Zé Renato: Acho que fui umas três ou quatro vezes à Londrina. Lembro que fizemos um circuito por cidade paranaenses na fase em que acompanhávamos o Edu Lobo e passamos por Londrina. Depois voltamos, nos anos 80, como convidados do Projeto Pixinguinha ao lado do Mário Adnet. Posteriormente fui com o Renato Braz e fizemos um show no Teatro Ouro Verde.

Qual vai ser o repertório do show?
A base será o novo álbum, "Amizades", que deveremos tocar quase na íntegra à exceção de duas ou três músicas. Também vamos mostrar canções de nossa trajetória como "Toada", "Quem tem a Viola", "Ponta de Areia" e "Feito Mistério". São músicas que sempre fazem parte do roteiro porque são referências para as pessoas e porque gostamos muito de tocá-las.

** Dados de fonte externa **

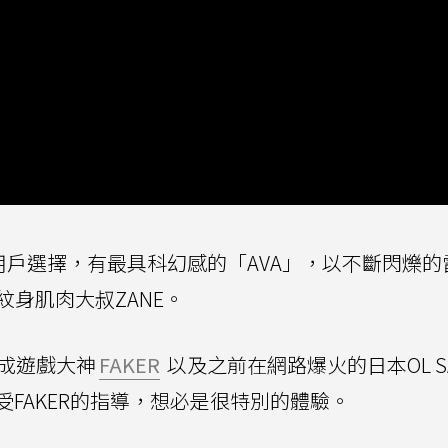
形象給用戶選擇，有最具科幻感的「AVA」，以不斷閃爍
紋身肌肉大叔ZANE。
能變成遊戲大神
FAKER
以及之前在網路爆火的日本OL S
FAKER的指導，想必是很特別的體驗。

Quais as diferenças você vê entre o primeiro álbum lançado pelo grupo, que fez um grande sucesso na virada dos anos 70 para os 80, e o recém-lançado "Amizades"?
Há um acréscimo de experiências, de vivências. O conceito básico permanece, é uma conquista, é uma sonoridade que fazemos questão de preservar. Por outro lado, há diferenças timbrísticas, de instrumental. Nosso primeiro disco tinha uma viés mineiro, porque além de gravar muitos compositores mineiros, nossas próprias músicas traziam influências do pessoal do Clube da Esquina. Até hoje muita gente acha que somos mineiros. Já o novo disco tem menos dessa referência. Os arranjos instrumentais tem um pouco do jeito como foram concebidos de forma que o resultado final ficou com um pé jazzístico.

Como você avalia as mudanças do mercado fonográfico da época em que vocês começaram para os dias atuais?
Tudo mudou. A configuração geral virou uma outra coisa. Quando lançamos o disco de estreia, havia mais abertura nas rádios ditas populares para tocar o tipo de música que fazíamos. Hoje isso é quase impossível, a probabilidade é mínima. Por outro lado, tem a internet que disponibiliza músicas e permite baixá-las de graça. Mas não podemos deixar de ver o papel fundamental da rádio para a popularização dos trabalhos. E quanto existe essa limitação de espaço, reduz bastante o alcance.

Quais são os projetos do grupo para este ano?
Fazer show e promover o disco novo. Estamos dando os primeiros passos para divulgá-lo. Temos uma longa estrada pela frente.